In the case of expiratory lung retraction, or due to the presence of serous exudate, the visceral pleural rupture is closed by itself, and no air leaks into the pleural cavity. The pressure measurement in the pleural cavity shows that the pressure is increased. After the pumping, the pressure drops without rising, indicating that the break is no longer leaking. The residual gas in the pleural cavity will be absorbed by itself, the pressure in the pleural cavity can maintain the negative pressure, and the lungs will gradually re-expand.

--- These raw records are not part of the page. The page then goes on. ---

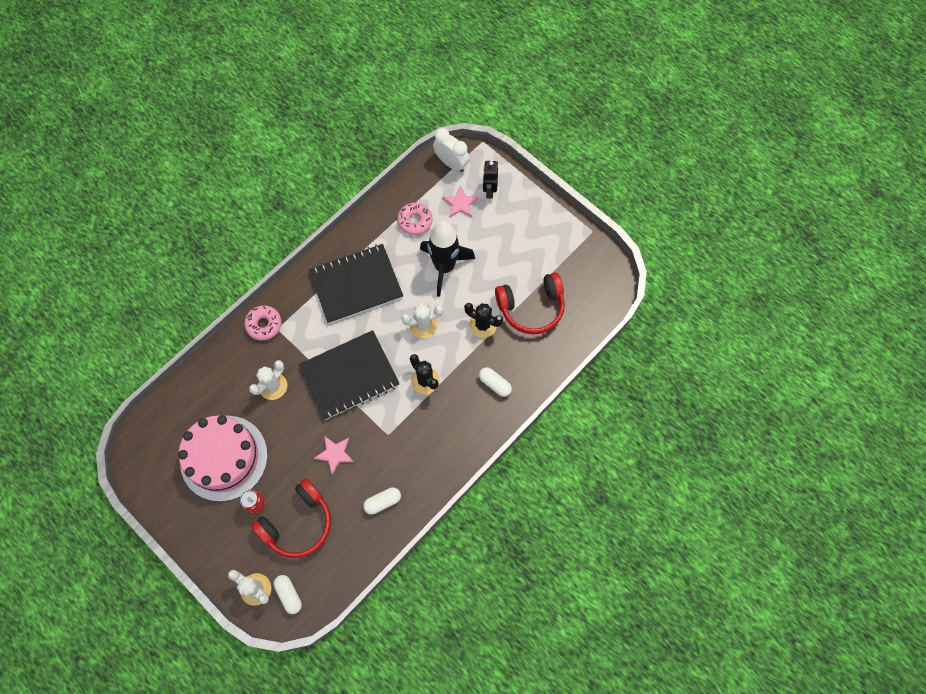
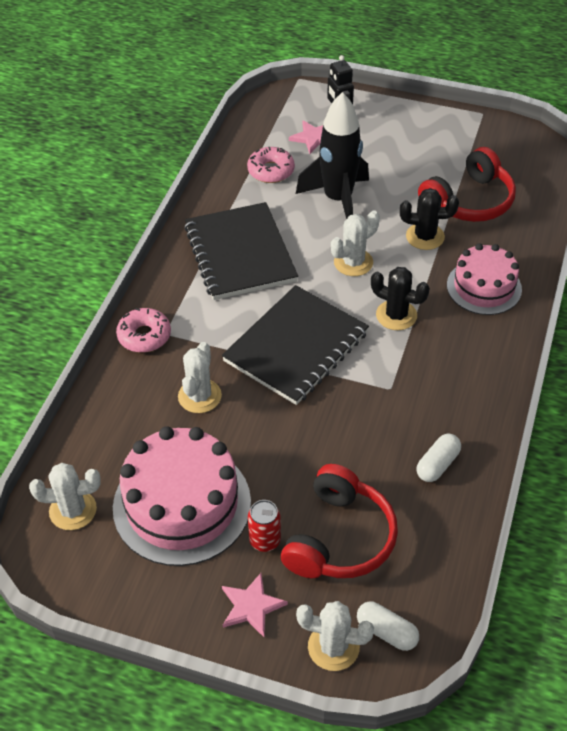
camera: 25 degrees left, 20 degrees down
(163, 432) = (73, 510): none -> white cactus
(335, 454) = (335, 437): pink star -> pink star (251, 606)
(356, 285) = (240, 253): black notebook -> black notebook turned 60 degrees counterclockwise
(451, 163) = (276, 107): white clock -> none
(494, 384) = (484, 287): white capsule -> pink cake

(2) Tension (high pressure) pneumothorax

The pleural rupture forms a flap, which opens when inhaling, and the air leaks into the pleural cavity; when exhaled, the gas in the pleural cavity can no longer be returned to the respiratory tract through the breach and excreted. As a result, the more gas in the pleural cavity accumulates, the high pressure is formed, the lungs are compressed, the breathing is difficult, the mediastinum is pushed to the healthy side, and the circulation is also obstructed, requiring emergency venting to relieve symptoms. If the pressure in the affected pleural cavity rises, after pumping to negative pressure, and then return to positive pressure, a continuous pleural venting device should be installed. Tension pneumothorax is suddenly elevated in the thoracic cavity, the lungs are compressed, the mediastinum is displaced, and there are severe respiratory and circulatory disorders. The patient's expression is tense, chest tightness, and even arrhythmia, often struggling to sit up, irritability, sputum, cold sweat, fast pulse , collapse, and even respiratory failure, unconsciousness.

(3) Traffic (open) pneumothorax

Because of the adhesion and pulling between the two layers of pleura, the breach continues to open, and when inhaling and exhaling, the air freely enters and exits the pleural cavity. The pressure in the affected side of the pleural cavity was 0 up and down, and after several hours of pumping, the pressure did not decrease. Patients often have predisposing factors such as holding heavy objects, holding their breath, strenuous exercise, etc., but there are also those who have pneumothorax during sleep. The patient has a chest pain, shortness of breath, and suffocation on one side, but may have cough, but less, and a small amount of closed pneumothorax has an urgent need. However, after a few hours, it gradually stabilizes, and the X-ray does not necessarily show lung compression. If the amount of gas is large or if there is extensive lung disease, the patient often cannot lie flat. If lying on the side, the pneumothorax is forced to the upper side to relieve the urgency. The degree of dyspnea in patients is related to the amount of gas accumulation and the extent of lesions in the original lung. When there is pleural adhesions and impaired lung function, even a small amount of localized pneumothorax may have obvious chest pain and shortness of breath.

2, blood pneumothorax

Blood pneumothorax is a serious disease in spontaneous pneumothorax. The disease is more dangerous. Most patients have obvious causes of onset, such as strenuous activities and excessive weight bearing. Most of the causes of hemothorax are sudden tears caused by the adhesion between the two layers of the pleura in the chest wall, a small number due to tumor invasion and rupture of giant lung vesicles. Because the disease has both lung compression and bleeding, the symptoms are heavier. The patient has respiratory symptoms such as shortness of breath and chest tightness, as well as circulatory symptoms such as palpitations and shock. The severity of the patient's symptoms is related to lung compression and bleeding.

The material in this site is intended to be of general informational use and is not intended to constitute medical advice, probable diagnosis, or recommended treatments.